• [TASK INSTRUCTIONS]:
The records that follow must be repeated exactly, minus the images.
== Segment start ==
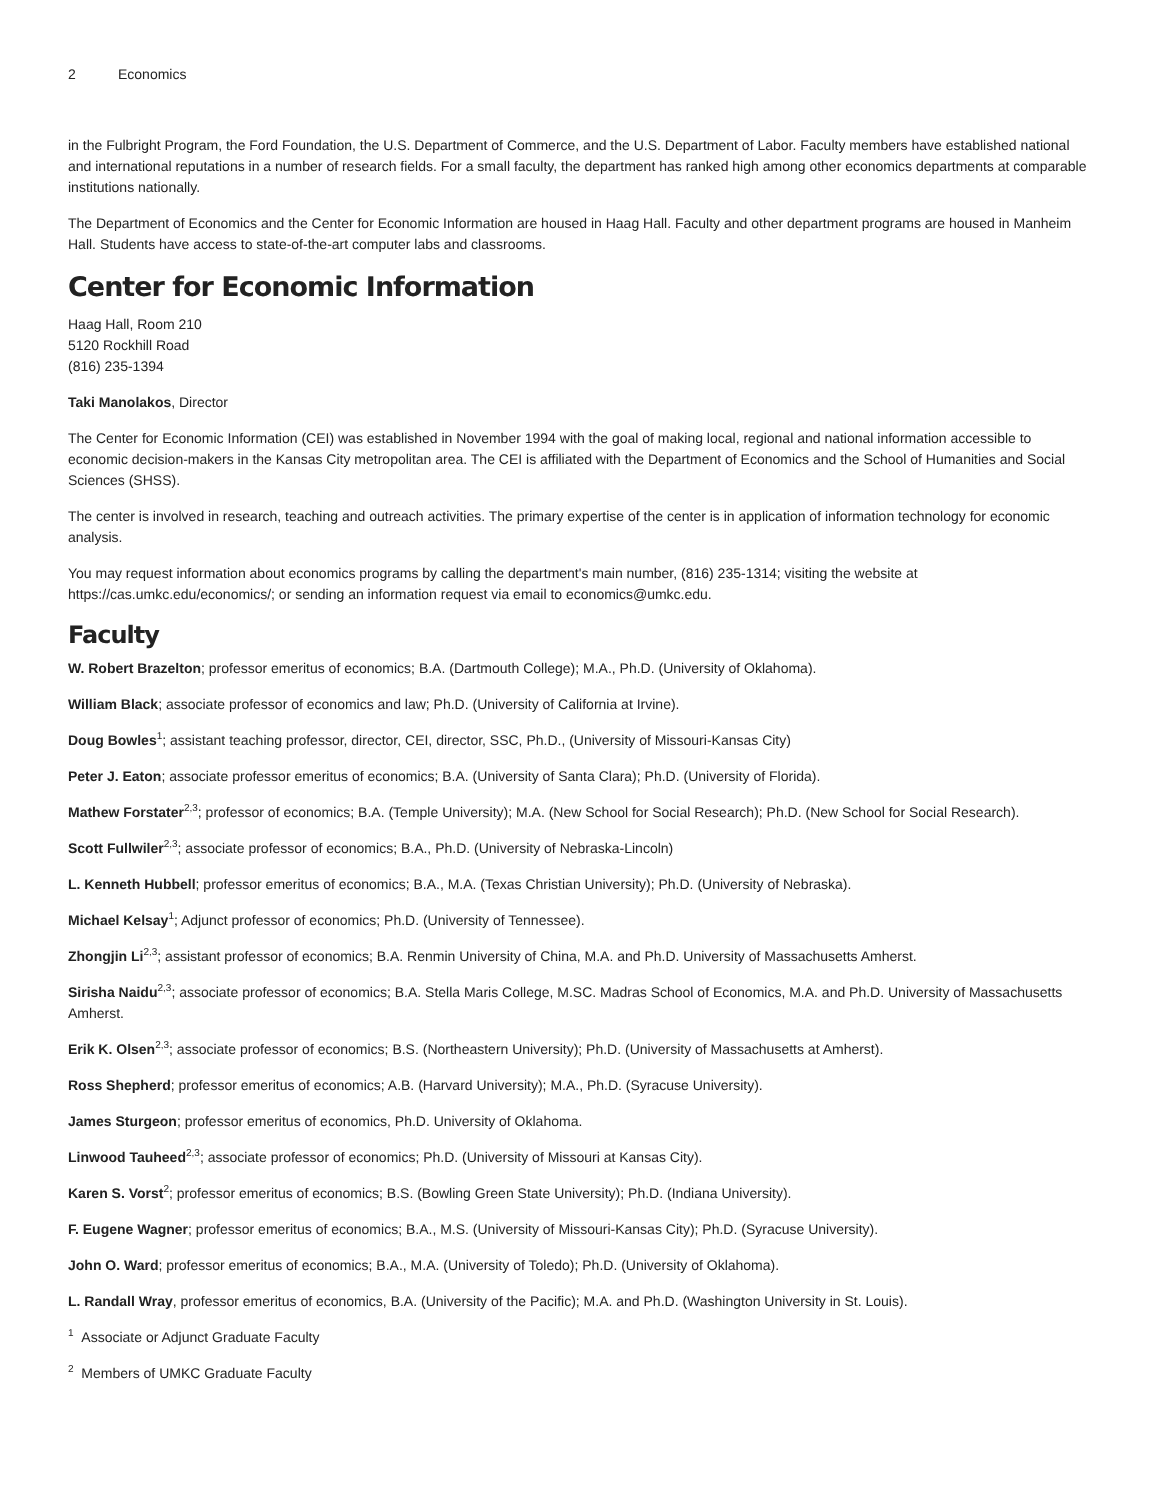2 Economics
in the Fulbright Program, the Ford Foundation, the U.S. Department of Commerce, and the U.S. Department of Labor. Faculty members have established national and international reputations in a number of research fields. For a small faculty, the department has ranked high among other economics departments at comparable institutions nationally.
The Department of Economics and the Center for Economic Information are housed in Haag Hall. Faculty and other department programs are housed in Manheim Hall. Students have access to state-of-the-art computer labs and classrooms.
Center for Economic Information
Haag Hall, Room 210
5120 Rockhill Road
(816) 235-1394
Taki Manolakos, Director
The Center for Economic Information (CEI) was established in November 1994 with the goal of making local, regional and national information accessible to economic decision-makers in the Kansas City metropolitan area. The CEI is affiliated with the Department of Economics and the School of Humanities and Social Sciences (SHSS).
The center is involved in research, teaching and outreach activities. The primary expertise of the center is in application of information technology for economic analysis.
You may request information about economics programs by calling the department's main number, (816) 235-1314; visiting the website at https://cas.umkc.edu/economics/; or sending an information request via email to economics@umkc.edu.
Faculty
W. Robert Brazelton; professor emeritus of economics; B.A. (Dartmouth College); M.A., Ph.D. (University of Oklahoma).
William Black; associate professor of economics and law; Ph.D. (University of California at Irvine).
Doug Bowles<sup>1</sup>; assistant teaching professor, director, CEI, director, SSC, Ph.D., (University of Missouri-Kansas City)
Peter J. Eaton; associate professor emeritus of economics; B.A. (University of Santa Clara); Ph.D. (University of Florida).
Mathew Forstater<sup>2,3</sup>; professor of economics; B.A. (Temple University); M.A. (New School for Social Research); Ph.D. (New School for Social Research).
Scott Fullwiler<sup>2,3</sup>; associate professor of economics; B.A., Ph.D. (University of Nebraska-Lincoln)
L. Kenneth Hubbell; professor emeritus of economics; B.A., M.A. (Texas Christian University); Ph.D. (University of Nebraska).
Michael Kelsay<sup>1</sup>; Adjunct professor of economics; Ph.D. (University of Tennessee).
Zhongjin Li<sup>2,3</sup>; assistant professor of economics; B.A. Renmin University of China, M.A. and Ph.D. University of Massachusetts Amherst.
Sirisha Naidu<sup>2,3</sup>; associate professor of economics; B.A. Stella Maris College, M.SC. Madras School of Economics, M.A. and Ph.D. University of Massachusetts Amherst.
Erik K. Olsen<sup>2,3</sup>; associate professor of economics; B.S. (Northeastern University); Ph.D. (University of Massachusetts at Amherst).
Ross Shepherd; professor emeritus of economics; A.B. (Harvard University); M.A., Ph.D. (Syracuse University).
James Sturgeon; professor emeritus of economics, Ph.D. University of Oklahoma.
Linwood Tauheed<sup>2,3</sup>; associate professor of economics; Ph.D. (University of Missouri at Kansas City).
Karen S. Vorst<sup>2</sup>; professor emeritus of economics; B.S. (Bowling Green State University); Ph.D. (Indiana University).
F. Eugene Wagner; professor emeritus of economics; B.A., M.S. (University of Missouri-Kansas City); Ph.D. (Syracuse University).
John O. Ward; professor emeritus of economics; B.A., M.A. (University of Toledo); Ph.D. (University of Oklahoma).
L. Randall Wray, professor emeritus of economics, B.A. (University of the Pacific); M.A. and Ph.D. (Washington University in St. Louis).
<sup>1</sup> Associate or Adjunct Graduate Faculty
<sup>2</sup> Members of UMKC Graduate Faculty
== Segment end ==
• [RESPONSE FOR THIS EXERCISE]:
2 Economics
in the Fulbright Program, the Ford Foundation, the U.S. Department of Commerce, and the U.S. Department of Labor. Faculty members have established national and international reputations in a number of research fields. For a small faculty, the department has ranked high among other economics departments at comparable institutions nationally.
The Department of Economics and the Center for Economic Information are housed in Haag Hall. Faculty and other department programs are housed in Manheim Hall. Students have access to state-of-the-art computer labs and classrooms.
Center for Economic Information
Haag Hall, Room 210
5120 Rockhill Road
(816) 235-1394
Taki Manolakos, Director
The Center for Economic Information (CEI) was established in November 1994 with the goal of making local, regional and national information accessible to economic decision-makers in the Kansas City metropolitan area. The CEI is affiliated with the Department of Economics and the School of Humanities and Social Sciences (SHSS).
The center is involved in research, teaching and outreach activities. The primary expertise of the center is in application of information technology for economic analysis.
You may request information about economics programs by calling the department's main number, (816) 235-1314; visiting the website at https://cas.umkc.edu/economics/; or sending an information request via email to economics@umkc.edu.
Faculty
W. Robert Brazelton; professor emeritus of economics; B.A. (Dartmouth College); M.A., Ph.D. (University of Oklahoma).
William Black; associate professor of economics and law; Ph.D. (University of California at Irvine).
Doug Bowles<sup>1</sup>; assistant teaching professor, director, CEI, director, SSC, Ph.D., (University of Missouri-Kansas City)
Peter J. Eaton; associate professor emeritus of economics; B.A. (University of Santa Clara); Ph.D. (University of Florida).
Mathew Forstater<sup>2,3</sup>; professor of economics; B.A. (Temple University); M.A. (New School for Social Research); Ph.D. (New School for Social Research).
Scott Fullwiler<sup>2,3</sup>; associate professor of economics; B.A., Ph.D. (University of Nebraska-Lincoln)
L. Kenneth Hubbell; professor emeritus of economics; B.A., M.A. (Texas Christian University); Ph.D. (University of Nebraska).
Michael Kelsay<sup>1</sup>; Adjunct professor of economics; Ph.D. (University of Tennessee).
Zhongjin Li<sup>2,3</sup>; assistant professor of economics; B.A. Renmin University of China, M.A. and Ph.D. University of Massachusetts Amherst.
Sirisha Naidu<sup>2,3</sup>; associate professor of economics; B.A. Stella Maris College, M.SC. Madras School of Economics, M.A. and Ph.D. University of Massachusetts Amherst.
Erik K. Olsen<sup>2,3</sup>; associate professor of economics; B.S. (Northeastern University); Ph.D. (University of Massachusetts at Amherst).
Ross Shepherd; professor emeritus of economics; A.B. (Harvard University); M.A., Ph.D. (Syracuse University).
James Sturgeon; professor emeritus of economics, Ph.D. University of Oklahoma.
Linwood Tauheed<sup>2,3</sup>; associate professor of economics; Ph.D. (University of Missouri at Kansas City).
Karen S. Vorst<sup>2</sup>; professor emeritus of economics; B.S. (Bowling Green State University); Ph.D. (Indiana University).
F. Eugene Wagner; professor emeritus of economics; B.A., M.S. (University of Missouri-Kansas City); Ph.D. (Syracuse University).
John O. Ward; professor emeritus of economics; B.A., M.A. (University of Toledo); Ph.D. (University of Oklahoma).
L. Randall Wray, professor emeritus of economics, B.A. (University of the Pacific); M.A. and Ph.D. (Washington University in St. Louis).
<sup>1</sup> Associate or Adjunct Graduate Faculty
<sup>2</sup> Members of UMKC Graduate Faculty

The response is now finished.